Termine „Gelebte Geschichte 1804/1904/1945“, jeweils 10–17 Uhr
- Sbd/So, 16./17. März
- Sbd/So, 6./7. April
- Sbd/So, 11./12. Mai
- Sbd/So, 8./9. Juni
- Di – Fr, 16.–19. Juli, (nur GG 1804, während „Sommerspaß“)
- Sbd/So, 20./21. Juli
- Sbd/So, 17./18. August
- Sbd/So, 14./15. September
- Sbd/So, 26./27. Oktober, (So: Aktionstag „Gerstensaft und Roggenbrot“)
- So, 10. November („Feuer und Licht“)
Termine „Gelebte Geschichte 1949–1969“, jeweils 11–18 Uhr
- So, 21. April („Sonntags im Museum – Königsberger Straße“)

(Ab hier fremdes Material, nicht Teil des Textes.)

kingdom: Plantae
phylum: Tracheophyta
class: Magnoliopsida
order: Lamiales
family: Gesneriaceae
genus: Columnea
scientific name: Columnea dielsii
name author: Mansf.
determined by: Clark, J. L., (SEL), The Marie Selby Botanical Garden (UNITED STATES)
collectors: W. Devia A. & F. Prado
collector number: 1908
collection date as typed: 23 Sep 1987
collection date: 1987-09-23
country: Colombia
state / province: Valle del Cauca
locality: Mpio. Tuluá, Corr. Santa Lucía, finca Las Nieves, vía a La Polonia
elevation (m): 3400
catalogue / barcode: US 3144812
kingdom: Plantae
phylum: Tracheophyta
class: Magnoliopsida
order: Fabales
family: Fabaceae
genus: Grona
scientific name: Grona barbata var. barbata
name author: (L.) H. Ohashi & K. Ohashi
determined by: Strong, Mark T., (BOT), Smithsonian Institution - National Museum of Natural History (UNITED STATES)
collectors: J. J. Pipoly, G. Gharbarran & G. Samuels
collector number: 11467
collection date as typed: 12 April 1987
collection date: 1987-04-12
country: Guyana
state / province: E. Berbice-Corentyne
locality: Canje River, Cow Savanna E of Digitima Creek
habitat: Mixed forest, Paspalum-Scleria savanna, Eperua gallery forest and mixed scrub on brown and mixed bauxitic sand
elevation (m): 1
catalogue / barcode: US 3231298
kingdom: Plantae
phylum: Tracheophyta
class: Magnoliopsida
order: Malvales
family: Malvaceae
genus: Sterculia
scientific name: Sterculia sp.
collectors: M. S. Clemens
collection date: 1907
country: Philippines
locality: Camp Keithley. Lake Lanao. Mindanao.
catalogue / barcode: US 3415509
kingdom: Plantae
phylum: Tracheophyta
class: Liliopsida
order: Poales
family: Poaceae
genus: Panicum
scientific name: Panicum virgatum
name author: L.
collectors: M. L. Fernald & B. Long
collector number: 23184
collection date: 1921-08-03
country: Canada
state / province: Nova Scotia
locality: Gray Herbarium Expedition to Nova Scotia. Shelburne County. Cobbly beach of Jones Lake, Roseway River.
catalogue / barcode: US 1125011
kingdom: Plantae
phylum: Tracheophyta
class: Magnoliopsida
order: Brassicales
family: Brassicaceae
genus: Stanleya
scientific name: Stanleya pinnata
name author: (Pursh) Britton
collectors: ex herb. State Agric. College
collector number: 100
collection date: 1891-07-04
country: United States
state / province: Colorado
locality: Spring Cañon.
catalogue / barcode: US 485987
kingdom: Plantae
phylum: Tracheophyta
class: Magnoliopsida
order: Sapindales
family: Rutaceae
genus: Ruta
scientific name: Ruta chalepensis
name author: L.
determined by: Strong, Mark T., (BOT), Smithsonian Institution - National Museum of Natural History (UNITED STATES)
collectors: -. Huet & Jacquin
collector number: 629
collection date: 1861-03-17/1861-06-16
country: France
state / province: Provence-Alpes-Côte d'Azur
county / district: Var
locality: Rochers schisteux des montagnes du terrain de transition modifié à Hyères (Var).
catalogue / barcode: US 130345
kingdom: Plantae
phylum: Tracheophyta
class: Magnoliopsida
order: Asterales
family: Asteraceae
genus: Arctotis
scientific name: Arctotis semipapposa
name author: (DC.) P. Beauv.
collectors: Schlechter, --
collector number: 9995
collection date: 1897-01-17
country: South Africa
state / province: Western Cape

- Sbd/So, 11./12. Mai („Sonntags im Museum – Königsberger Straße“)
- So, 26. Mai („Sonntags im Museum – Königsberger Straße“)
- So, 2. Juni (Aktionstag „Kreisseniorentag. Abenteuer Alter“)
- So, 16. Juni (Aktionstag „Oldtimertreffen“)
- So, 23. Juni („Sonntags im Museum – Königsberger Straße“)
- So, 29. September („Sonntags im Museum – Königsberger Straße“)
- So, 10. November, (Aktionstag „Feuer und Licht“)
- Fr – So, 29. November bis 1. Dezember (Weihnachtsmarkt des Kunsthandwerks)
- Fr – So, 13. bis 15. Dezember (Weihnachtsmarkt des Kunsthandwerks)
Chronik Gelebte Geschichte im Freilichtmuseum am Kiekeberg
- 2004: Einführung Gelebte Geschichte 1804
- 2014: Einführung Gelebte Geschichte 1904
- 2018: Einführung Gelebte Geschichte 1945
- 2023: Einführung Gelebte Geschichte 1949-69
Tagung
Am Montag und Dienstag, 13. und 14. Mai, führt das Freilichtmuseum zudem eine internationale wissenschaftliche Tagung zum Thema „living history“ mit Referenten aus Deutschland, Belgien, den Niederlanden und Nigeria durch. Sie steht allen Interessierten offen, die Anmeldung ist über die Webseite des Museums möglich.